CERN complex, the main playground of the European Organization for Nuclear Research, has multiple claims to glory.
Founded in 1954 to coordinate research efforts of 12 European countries, CERN is nowadays the world's largest and (arguably) most expensive physics lab, and a home to an array of impressive doomsday machinery including six accelerators and the ominous Large Hadron Collider, purported as a potential birthplace of the first man-made black hole. (Though much has been made of the black hole it is important to remember that this "black hole" would be microscopic, pop in and out of existence and pose no danger to anyone, anywhere.)
CERN is the place where the very fabric of time-space continuum is torn to pieces, examined and reassembled. Notable achievements of this scientific factory include the discovery of half a dozen exotic subatomic particles and other physics phenomena, for which at least two Nobel Prizes were awarded to CERN scientists.
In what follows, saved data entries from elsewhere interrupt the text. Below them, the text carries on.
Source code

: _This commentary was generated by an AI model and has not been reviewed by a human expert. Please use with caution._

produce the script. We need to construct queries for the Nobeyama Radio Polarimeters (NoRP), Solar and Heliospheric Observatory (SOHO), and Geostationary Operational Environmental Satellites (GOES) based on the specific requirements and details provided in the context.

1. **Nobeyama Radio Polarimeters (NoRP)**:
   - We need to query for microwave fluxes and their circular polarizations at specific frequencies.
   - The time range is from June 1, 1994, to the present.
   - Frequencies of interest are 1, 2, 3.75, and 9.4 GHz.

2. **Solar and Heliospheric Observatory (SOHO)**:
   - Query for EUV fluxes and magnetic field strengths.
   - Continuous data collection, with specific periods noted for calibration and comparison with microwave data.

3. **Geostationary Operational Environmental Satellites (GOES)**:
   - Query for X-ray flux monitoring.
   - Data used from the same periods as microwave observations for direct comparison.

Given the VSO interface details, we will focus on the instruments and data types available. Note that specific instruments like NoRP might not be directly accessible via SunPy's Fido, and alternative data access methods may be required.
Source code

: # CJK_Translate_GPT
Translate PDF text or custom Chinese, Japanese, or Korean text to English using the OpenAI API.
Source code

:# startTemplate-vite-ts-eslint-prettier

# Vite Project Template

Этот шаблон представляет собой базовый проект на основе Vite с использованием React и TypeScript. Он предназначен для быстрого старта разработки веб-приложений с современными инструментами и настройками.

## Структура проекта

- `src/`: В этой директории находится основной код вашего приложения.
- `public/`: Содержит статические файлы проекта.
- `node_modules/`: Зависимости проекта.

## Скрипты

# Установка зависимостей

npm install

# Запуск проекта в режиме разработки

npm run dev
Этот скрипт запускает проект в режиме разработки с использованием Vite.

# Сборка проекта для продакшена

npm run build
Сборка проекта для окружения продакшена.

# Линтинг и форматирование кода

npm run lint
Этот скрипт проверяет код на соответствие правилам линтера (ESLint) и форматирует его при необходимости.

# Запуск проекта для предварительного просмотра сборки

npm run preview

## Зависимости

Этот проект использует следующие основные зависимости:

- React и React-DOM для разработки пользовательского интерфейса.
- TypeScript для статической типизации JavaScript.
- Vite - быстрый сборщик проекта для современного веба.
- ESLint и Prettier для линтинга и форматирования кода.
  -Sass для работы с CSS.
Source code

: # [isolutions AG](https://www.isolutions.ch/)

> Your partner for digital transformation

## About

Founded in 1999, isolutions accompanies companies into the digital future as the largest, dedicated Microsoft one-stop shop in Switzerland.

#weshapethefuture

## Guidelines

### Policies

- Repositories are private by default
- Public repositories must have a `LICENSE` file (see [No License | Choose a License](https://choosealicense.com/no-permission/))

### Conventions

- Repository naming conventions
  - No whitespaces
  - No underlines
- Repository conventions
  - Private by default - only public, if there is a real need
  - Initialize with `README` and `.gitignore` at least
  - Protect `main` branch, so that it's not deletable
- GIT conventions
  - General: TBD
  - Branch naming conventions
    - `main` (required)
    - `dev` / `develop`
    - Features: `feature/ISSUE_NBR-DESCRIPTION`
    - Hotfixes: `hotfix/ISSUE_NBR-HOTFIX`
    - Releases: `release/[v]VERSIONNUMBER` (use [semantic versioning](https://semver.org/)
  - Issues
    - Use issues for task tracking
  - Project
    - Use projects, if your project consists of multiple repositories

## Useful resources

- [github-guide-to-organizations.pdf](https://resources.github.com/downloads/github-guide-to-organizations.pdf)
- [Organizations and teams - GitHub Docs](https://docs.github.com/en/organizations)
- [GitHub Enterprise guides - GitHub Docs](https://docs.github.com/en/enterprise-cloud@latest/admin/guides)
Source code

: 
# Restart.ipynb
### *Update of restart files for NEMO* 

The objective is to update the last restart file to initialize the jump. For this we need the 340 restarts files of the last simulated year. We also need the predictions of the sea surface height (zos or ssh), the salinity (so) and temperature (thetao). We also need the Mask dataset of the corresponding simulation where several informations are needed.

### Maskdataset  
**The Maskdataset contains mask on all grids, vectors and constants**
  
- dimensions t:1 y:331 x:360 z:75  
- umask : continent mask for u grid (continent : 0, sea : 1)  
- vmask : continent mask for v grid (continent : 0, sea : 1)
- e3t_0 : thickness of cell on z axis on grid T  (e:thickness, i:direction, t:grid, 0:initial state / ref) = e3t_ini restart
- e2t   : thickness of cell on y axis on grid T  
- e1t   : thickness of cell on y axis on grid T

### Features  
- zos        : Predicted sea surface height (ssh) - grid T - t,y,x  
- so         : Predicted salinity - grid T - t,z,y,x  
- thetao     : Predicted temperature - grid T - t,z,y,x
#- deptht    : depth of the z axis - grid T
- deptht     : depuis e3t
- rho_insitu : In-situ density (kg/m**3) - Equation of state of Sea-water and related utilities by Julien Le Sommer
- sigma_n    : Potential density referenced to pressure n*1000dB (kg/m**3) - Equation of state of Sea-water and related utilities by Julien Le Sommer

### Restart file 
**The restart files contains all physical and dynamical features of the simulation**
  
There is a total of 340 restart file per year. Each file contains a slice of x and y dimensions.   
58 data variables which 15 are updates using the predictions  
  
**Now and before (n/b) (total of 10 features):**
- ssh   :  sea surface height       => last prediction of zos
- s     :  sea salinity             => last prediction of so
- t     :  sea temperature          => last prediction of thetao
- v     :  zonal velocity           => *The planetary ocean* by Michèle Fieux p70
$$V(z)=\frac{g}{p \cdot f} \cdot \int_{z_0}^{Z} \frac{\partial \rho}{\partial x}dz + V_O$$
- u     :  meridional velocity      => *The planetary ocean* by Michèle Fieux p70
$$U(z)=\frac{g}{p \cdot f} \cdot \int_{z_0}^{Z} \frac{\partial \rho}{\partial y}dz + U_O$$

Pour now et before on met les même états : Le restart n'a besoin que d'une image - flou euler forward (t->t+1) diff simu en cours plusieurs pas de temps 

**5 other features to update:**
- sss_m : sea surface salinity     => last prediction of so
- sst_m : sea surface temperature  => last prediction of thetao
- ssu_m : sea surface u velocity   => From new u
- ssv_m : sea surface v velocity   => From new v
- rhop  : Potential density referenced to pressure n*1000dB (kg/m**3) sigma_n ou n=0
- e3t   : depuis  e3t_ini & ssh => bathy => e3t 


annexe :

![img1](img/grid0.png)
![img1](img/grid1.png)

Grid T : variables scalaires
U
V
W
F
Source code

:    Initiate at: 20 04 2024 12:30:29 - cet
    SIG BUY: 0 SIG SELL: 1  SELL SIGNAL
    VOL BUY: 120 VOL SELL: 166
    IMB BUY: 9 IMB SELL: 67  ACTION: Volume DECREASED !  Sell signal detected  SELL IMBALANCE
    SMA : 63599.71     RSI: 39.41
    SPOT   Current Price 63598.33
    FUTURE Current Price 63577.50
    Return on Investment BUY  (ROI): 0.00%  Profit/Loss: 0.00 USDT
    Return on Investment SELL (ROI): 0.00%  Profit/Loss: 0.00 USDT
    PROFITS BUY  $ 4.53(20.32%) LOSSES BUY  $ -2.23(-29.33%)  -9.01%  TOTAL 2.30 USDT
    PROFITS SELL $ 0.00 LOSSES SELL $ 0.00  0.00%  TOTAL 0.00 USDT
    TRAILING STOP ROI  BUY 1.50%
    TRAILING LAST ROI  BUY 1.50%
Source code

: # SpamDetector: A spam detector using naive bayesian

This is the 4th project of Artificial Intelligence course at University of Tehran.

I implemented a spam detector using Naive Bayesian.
However, the CERN invention which has touched and altered the lives of the largest number of people is thankfully of quite a different nature. CERN laboratories are the birth place of the World Wide Web, HTML markup language and HTTP protocol. In 1989, Tim Berners-Lee – at that time a scientist at CERN – conceived it as a method of communication between scientists working on different projects and remote locations. Once out of the bottle it changed our communication and media landscape forever. In fact, you are appreciating it right now!